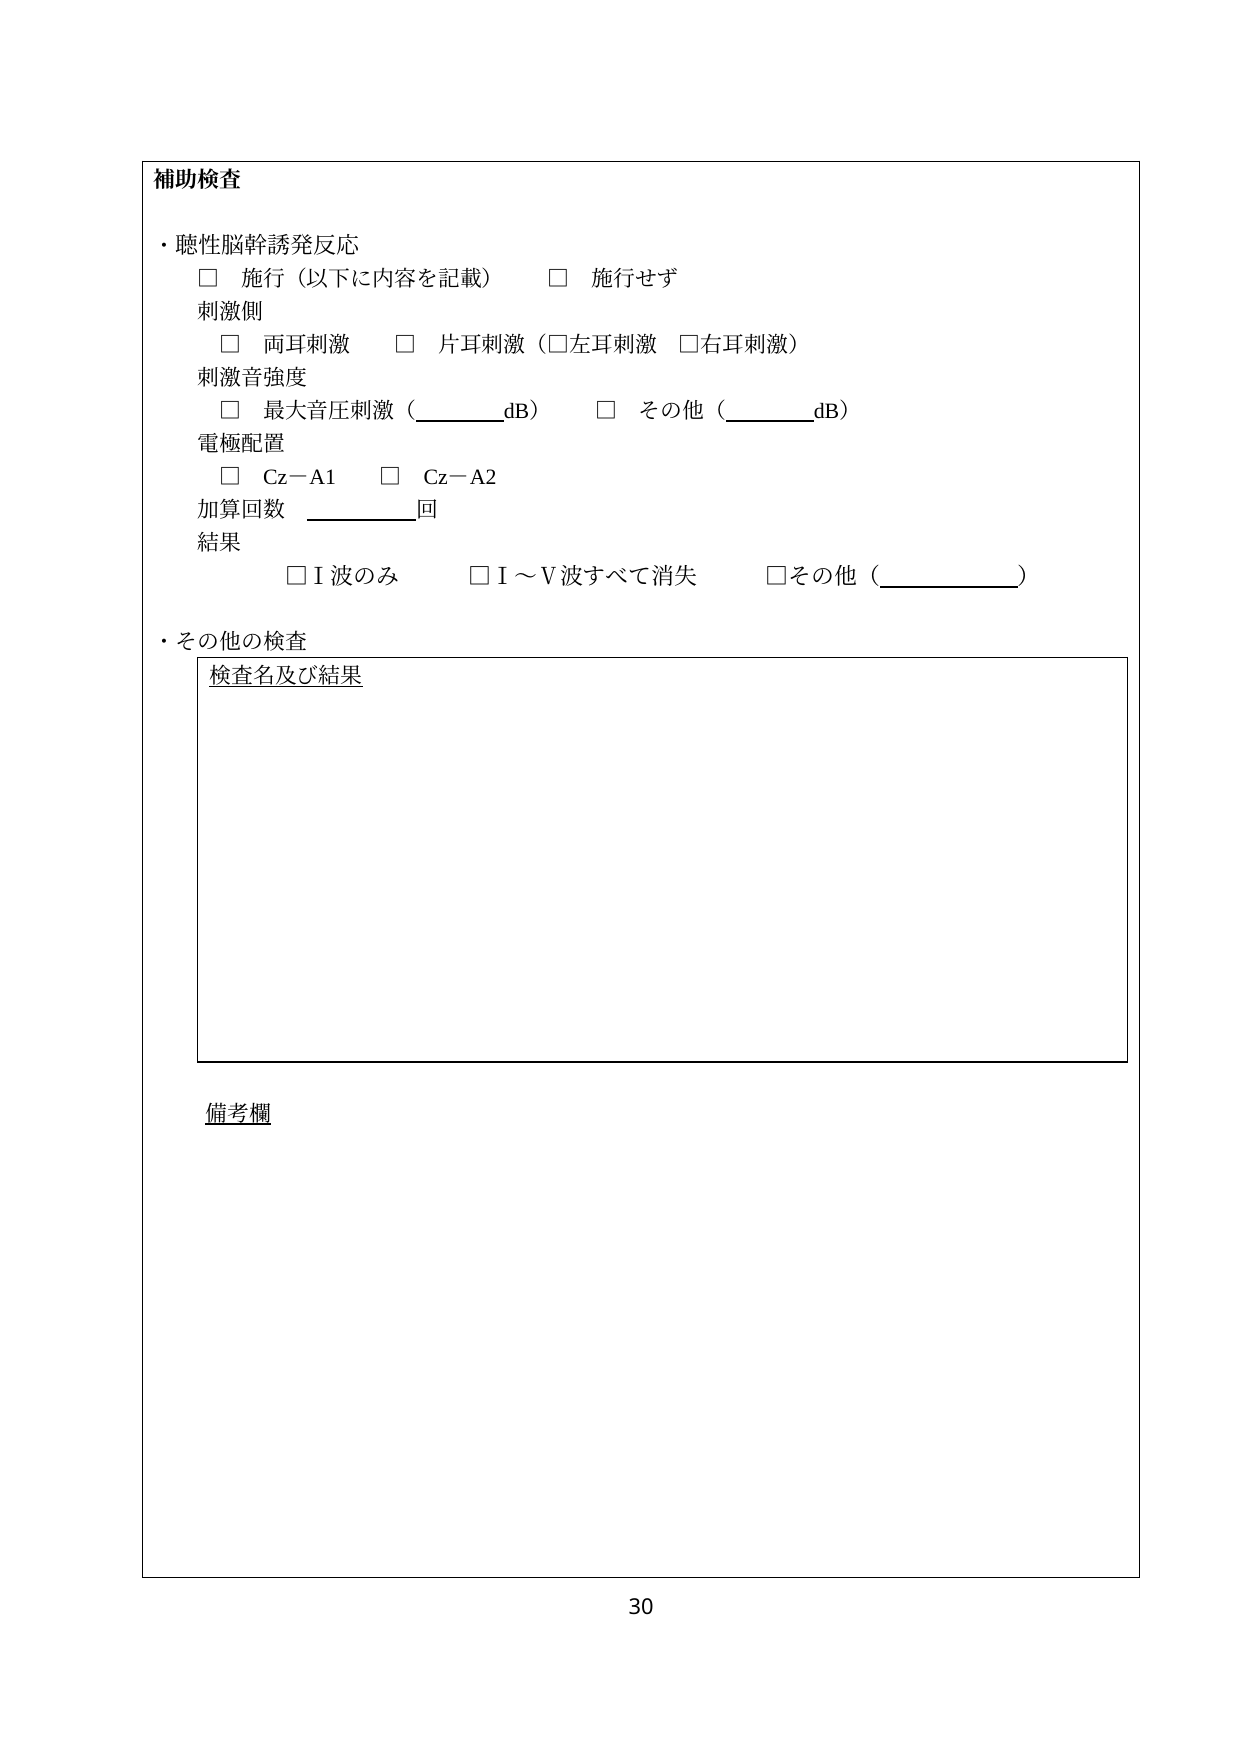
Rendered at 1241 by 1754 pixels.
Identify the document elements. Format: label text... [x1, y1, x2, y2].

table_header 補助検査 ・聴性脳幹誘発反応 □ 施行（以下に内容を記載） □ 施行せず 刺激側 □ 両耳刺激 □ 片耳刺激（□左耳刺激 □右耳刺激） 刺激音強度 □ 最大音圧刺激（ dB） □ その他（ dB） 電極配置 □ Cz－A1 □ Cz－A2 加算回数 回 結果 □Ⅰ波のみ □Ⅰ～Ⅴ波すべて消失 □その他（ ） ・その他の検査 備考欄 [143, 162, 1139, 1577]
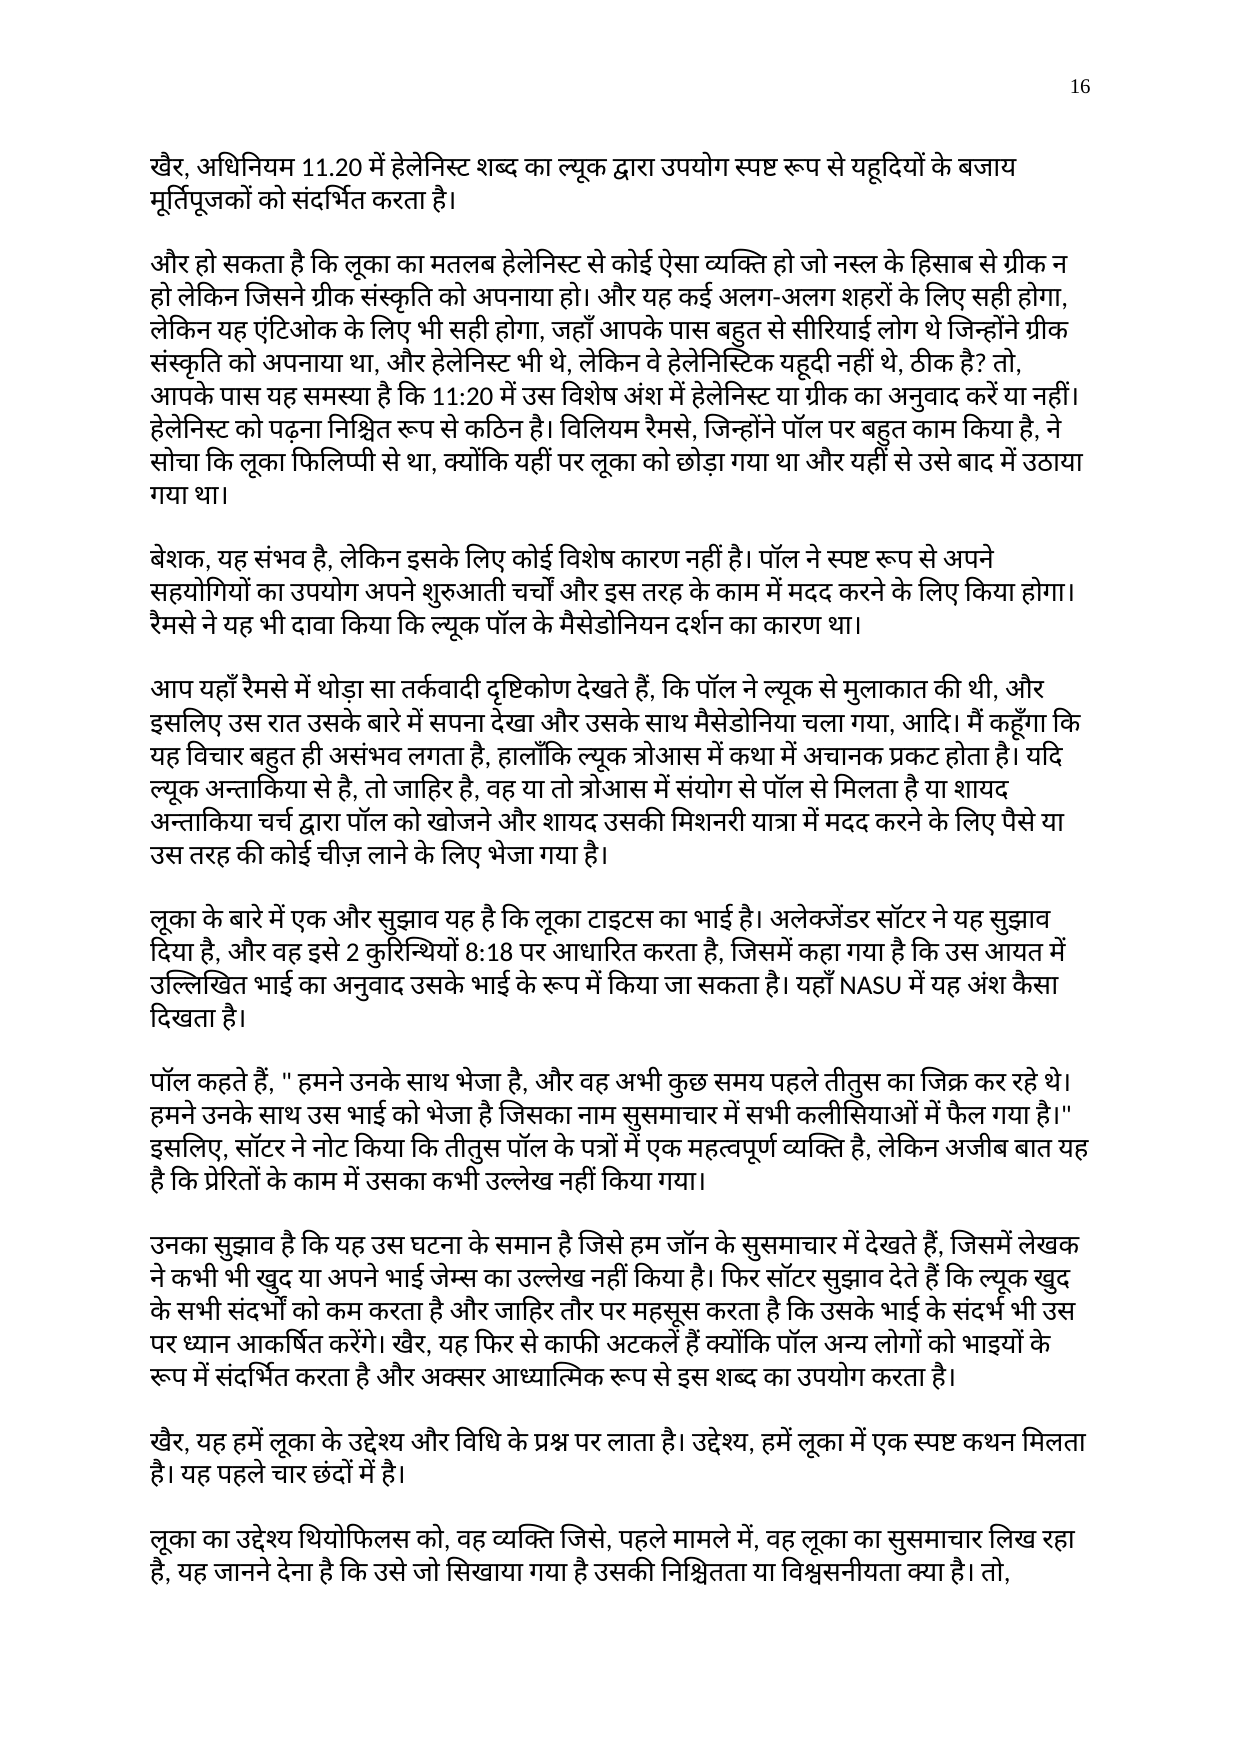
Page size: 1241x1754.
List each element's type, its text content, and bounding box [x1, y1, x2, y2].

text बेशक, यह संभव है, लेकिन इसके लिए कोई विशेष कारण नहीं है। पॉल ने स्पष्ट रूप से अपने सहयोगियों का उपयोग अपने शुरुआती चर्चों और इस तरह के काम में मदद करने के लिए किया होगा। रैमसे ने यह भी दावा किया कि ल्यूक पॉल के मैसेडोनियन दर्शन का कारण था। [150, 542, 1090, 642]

## Brief
Do not include pictures. Copy only the lines running from the line with "Identify the document" through the last line of the records, exactly as they appear.

## Exercise answer
Identify the document elements. Format: label text... [x1, y1, x2, y2].

table_header 補助検査 ・聴性脳幹誘発反応 □ 施行（以下に内容を記載） □ 施行せず 刺激側 □ 両耳刺激 □ 片耳刺激（□左耳刺激 □右耳刺激） 刺激音強度 □ 最大音圧刺激（ dB） □ その他（ dB） 電極配置 □ Cz－A1 □ Cz－A2 加算回数 回 結果 □Ⅰ波のみ □Ⅰ～Ⅴ波すべて消失 □その他（ ） ・その他の検査 備考欄 [143, 162, 1139, 1577]
Page size: 1241x1754.
List each element's type, its text content, and bounding box [x1, y1, x2, y2].

text बेशक, यह संभव है, लेकिन इसके लिए कोई विशेष कारण नहीं है। पॉल ने स्पष्ट रूप से अपने सहयोगियों का उपयोग अपने शुरुआती चर्चों और इस तरह के काम में मदद करने के लिए किया होगा। रैमसे ने यह भी दावा किया कि ल्यूक पॉल के मैसेडोनियन दर्शन का कारण था। [150, 542, 1090, 642]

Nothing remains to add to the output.